Please copy every line from the following entries in which the word "اوقات" appears.
*** EXERCISE DATA ***
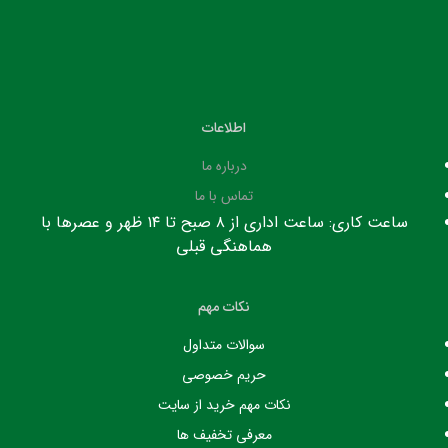
اطلاعات
درباره ما
تماس با ما
ساعت کاری: ساعت اداری از ۸ صبح تا ۱۴ ظهر و عصرها با
هماهنگی قبلی
نکات مهم
سوالات متداول
حریم خصوصی
نکات مهم خرید از سایت
معرفی تخفیف ها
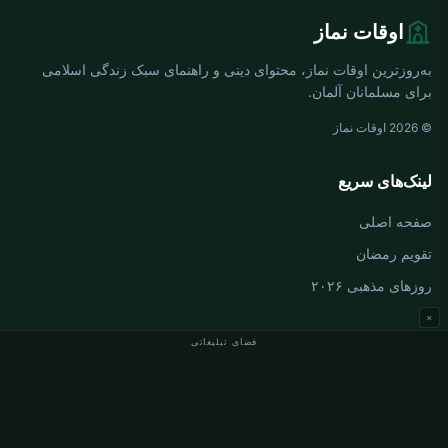
اوقات نماز
به‌روزترین اوقات نماز، محتوای دینی و راهنمای سبک زندگی اسلامی
برای مسلمانان آلمان.
© 2026 اوقات نماز
لینک‌های سریع
صفحه اصلی
تقویم رمضان
روزهای مذهبی ۲۰۲۶
×
فضای تبلیغاتی
اوقات نماز آلمان
اوقات نماز Berlin
اوقات نماز Hamburg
*** End of EXERCISE DATA ***
# [EXERCISE RESPONSE]
اوقات نماز
به‌روزترین اوقات نماز، محتوای دینی و راهنمای سبک زندگی اسلامی
© 2026 اوقات نماز
اوقات نماز آلمان
اوقات نماز Berlin
اوقات نماز Hamburg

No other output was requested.